From Cornell University there was Steve Worona. Steve had a lot of useful input, playing devil's advocate in querying the common assuptions of the UPenn and W3 teams.
Tim McGovern of MIT's Distributed Computing and Communications Services (DCCS) joined us when he could. His group are involved in a number of projects in the area, including TechnInfo, Libraries, WAIS. Tim sees the TechInfo system standing alone until things have settled down in a few years: He guessed that in 10 years things might look more rational, and was in no rush to see TechnInfo join any other projects. Tim watches the migration path from MIT/LCS to the real Athena World from a distance.
Karen Sollins (MIT/LCS) joined us for some of the time.
From the University of Pennsilvania, there was a whole team from the Data Comminications and Computing Services: Mark Litwack organised the meeting, and had spent many months on analysis of needs, and had drawn up a protocol specification which we discussed in the afternoon. (See notes on Argo). Linda ...... had already some experience attempting (!) to intsall W3 software. John Hagan had a clear view of user needs and timescales for the project. Jerzy Sliwinsky even broke into a vacation on Orchard Beach to join us.
These groups had all been involved in an earlier attempt at homologation of CWIS protocols, the "CWISP" group. This group had downed tools when W3, WAIS, and Gopher came on the scene.
Our agenda was to make contact, and establish joint requirements list, and decide how we could each contribute a solution meeting these requirements.
The Upenn team all showed great enthusiasm for W3, and said lots of nice things about it. :-)
Things which came up as individual requirements for the system during the meeting (and aren't in the current W3 world) included
Technically, my feeling was that we should separate the document format infomation in the document from the access information stuff. This is not just a technical decision, it is also a project management issue that the two things must be decoupled and a "flexibility point" introduced between them.
The forms idea is a very useful one, which should be either decoupled from the hypertext or, ideally, made an extension of the hypertext format so that tags in common are used. I would suggest that we look at an SGML form of the forms syntax for acceptability in a wide community.
The address syntax for remote access is a tricky area, as it goes from the basic UDI into a full query/scripting language without a clear line drawable between them.

SOURCE DATA:

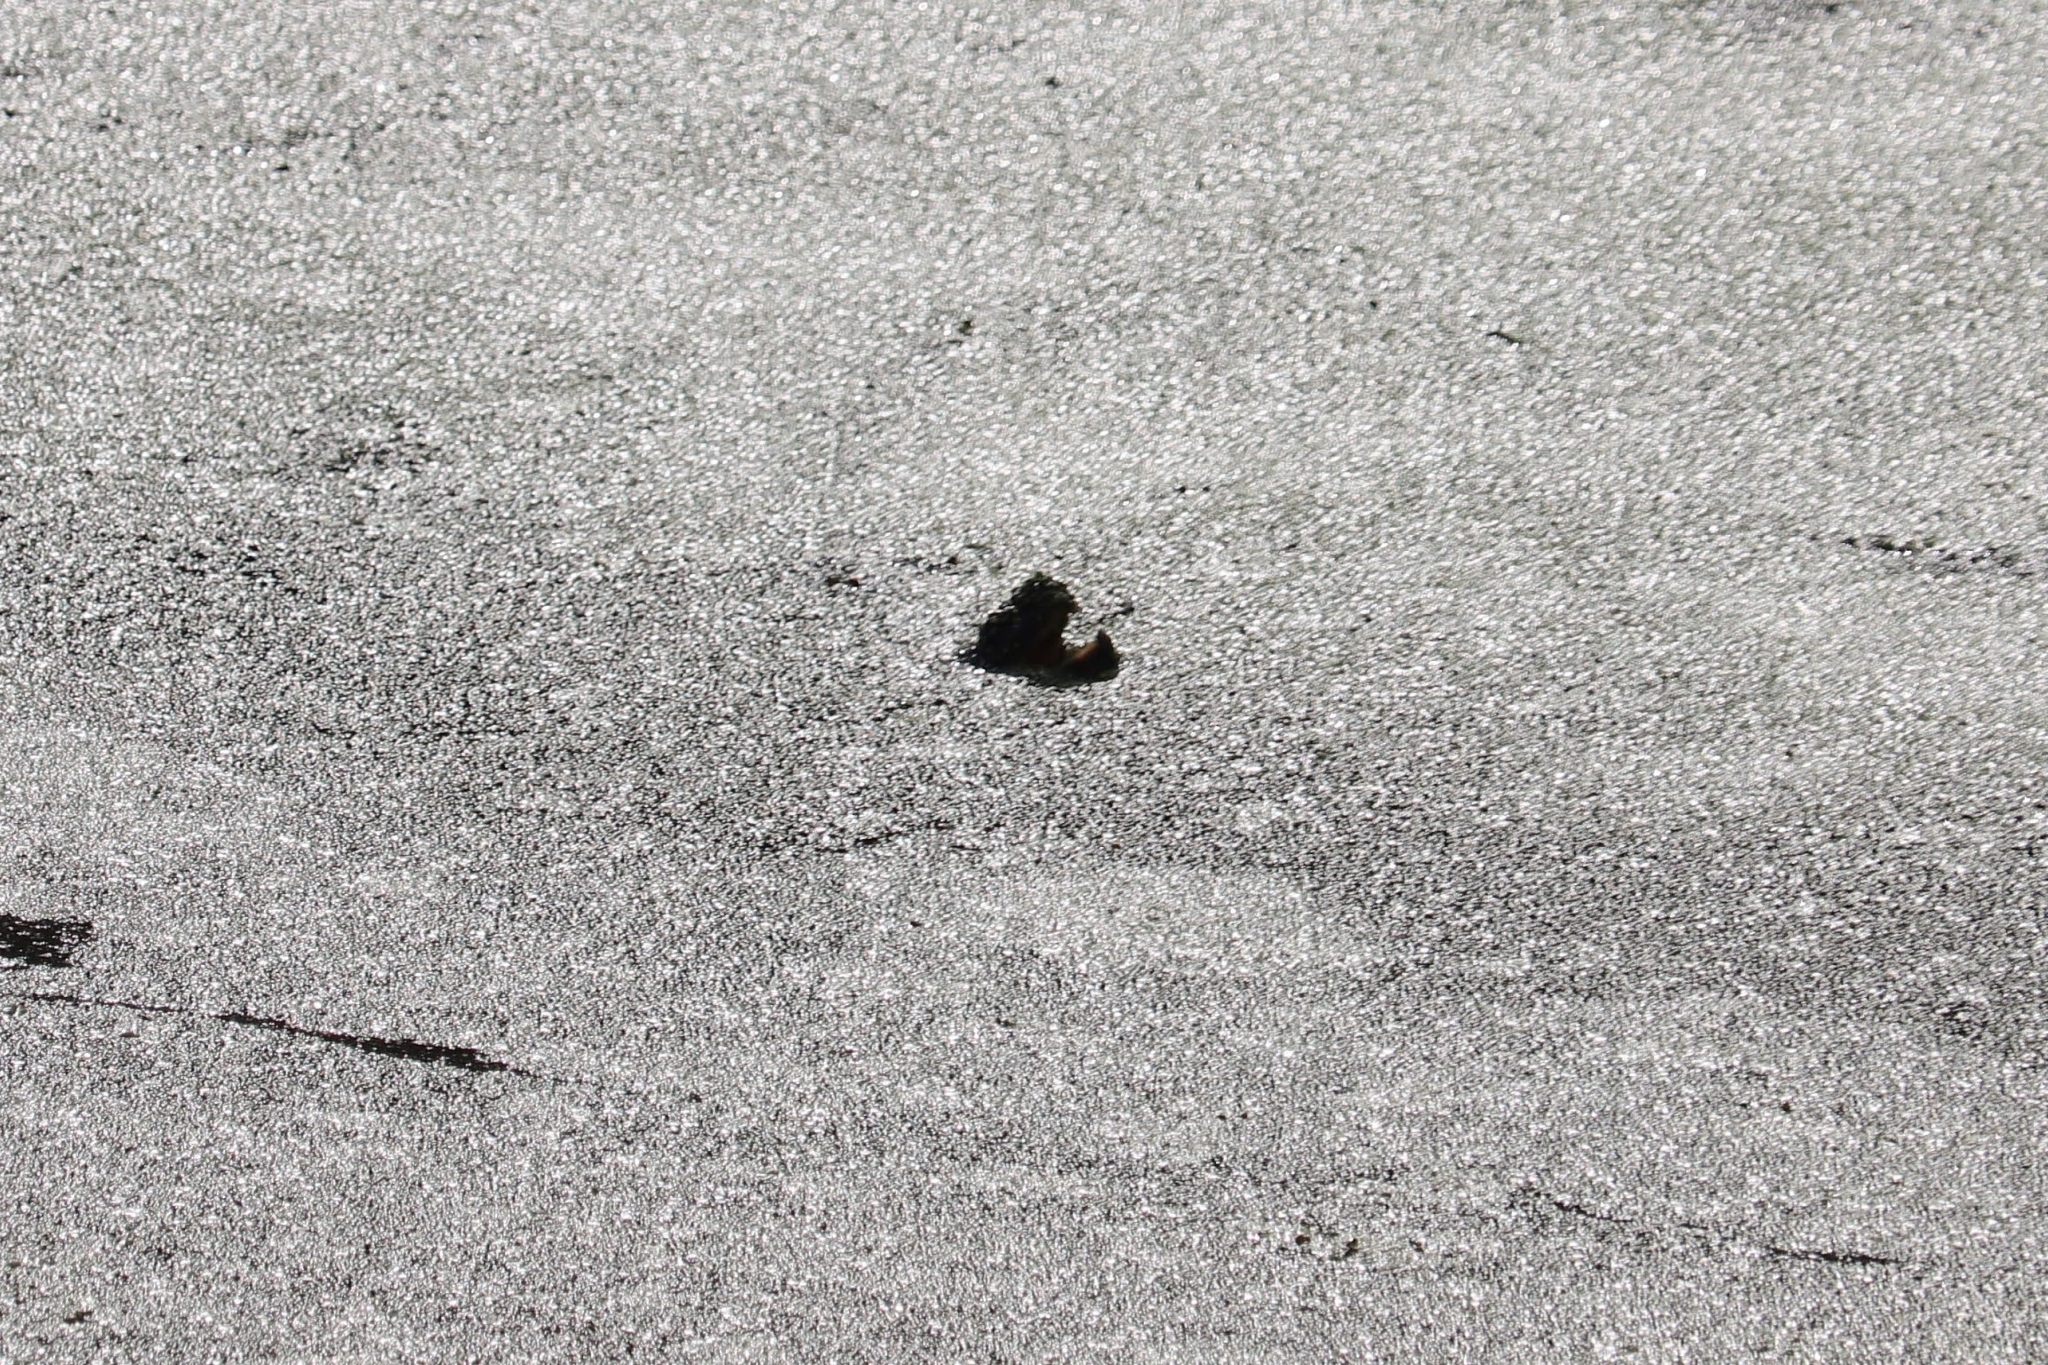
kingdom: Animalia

WHAT IS EXPECTED:
Rewrite the part of the meeting report that opens with the words containing "From Cornell University" and closes with "and W3 teams.", substituting "skeptic" for "devil's advocate". Work only from the meeting report.

RESULT OF THIS EXERCISE:
From Cornell University there was Steve Worona. Steve had a lot of useful input, playing skeptic in querying the common assuptions of the UPenn and W3 teams.